Extracted records:
★ ★ ★ ★ ★

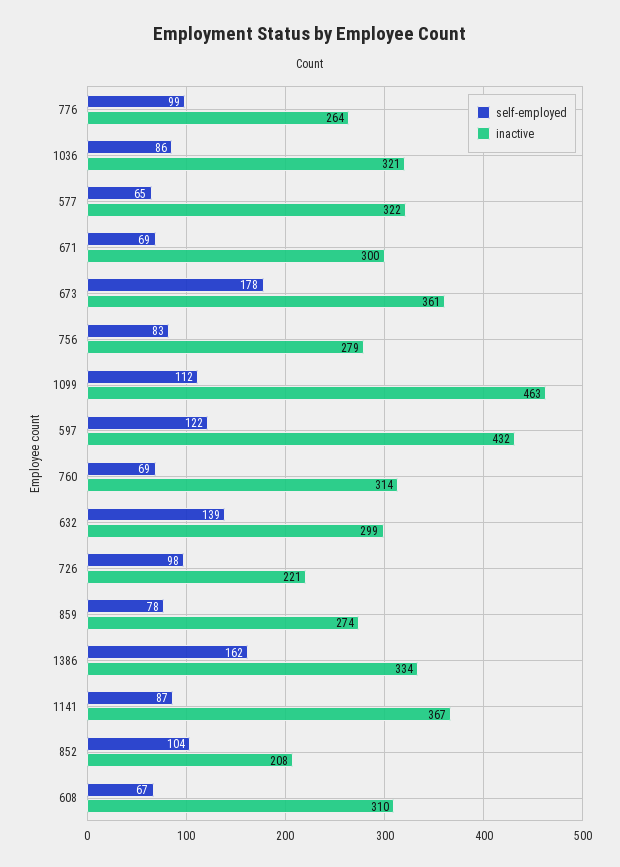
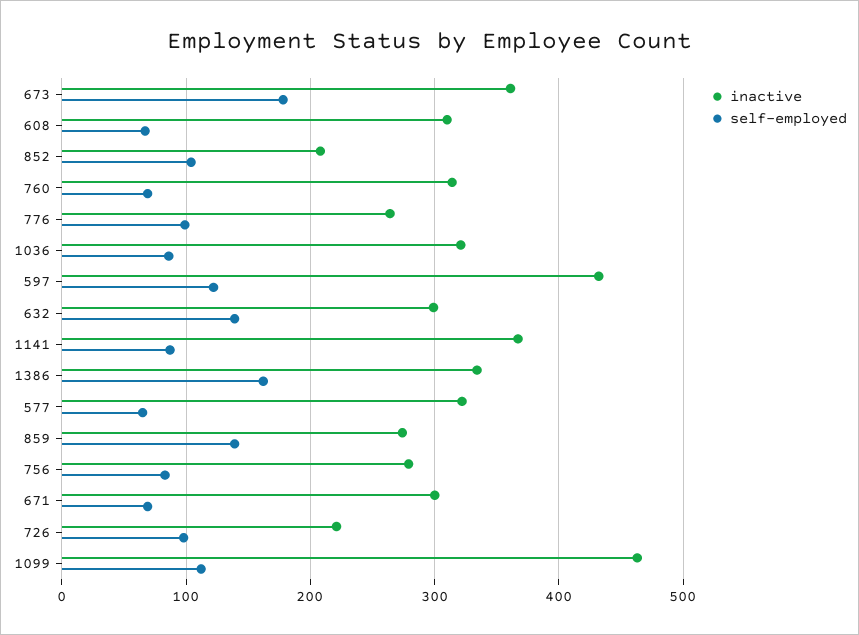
  {
    "self-employed": {
      "776": 99,
      "1036": 86,
      "577": 65,
      "671": 69,
      "673": 178,
      "756": 83,
      "1099": 112,
      "597": 122,
      "760": 69,
      "632": 139,
      "726": 98,
-     "859": 78,
+     "859": 140,
      "1386": 162,
      "1141": 87,
      "852": 104,
      "608": 67
    },
    "inactive": {
      "776": 264,
      "1036": 321,
      "577": 322,
      "671": 300,
      "673": 361,
      "756": 279,
      "1099": 463,
      "597": 432,
      "760": 314,
      "632": 299,
      "726": 221,
      "859": 274,
      "1386": 334,
      "1141": 367,
      "852": 208,
      "608": 310
    }
  }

★ ★ ★ ★ ★

TASK STATEMENT: Every line of the records above should be reproduced exactly, with no pictures included.

RESPONSE TO THE TASK:
  {
    "self-employed": {
      "776": 99,
      "1036": 86,
      "577": 65,
      "671": 69,
      "673": 178,
      "756": 83,
      "1099": 112,
      "597": 122,
      "760": 69,
      "632": 139,
      "726": 98,
-     "859": 78,
+     "859": 140,
      "1386": 162,
      "1141": 87,
      "852": 104,
      "608": 67
    },
    "inactive": {
      "776": 264,
      "1036": 321,
      "577": 322,
      "671": 300,
      "673": 361,
      "756": 279,
      "1099": 463,
      "597": 432,
      "760": 314,
      "632": 299,
      "726": 221,
      "859": 274,
      "1386": 334,
      "1141": 367,
      "852": 208,
      "608": 310
    }
  }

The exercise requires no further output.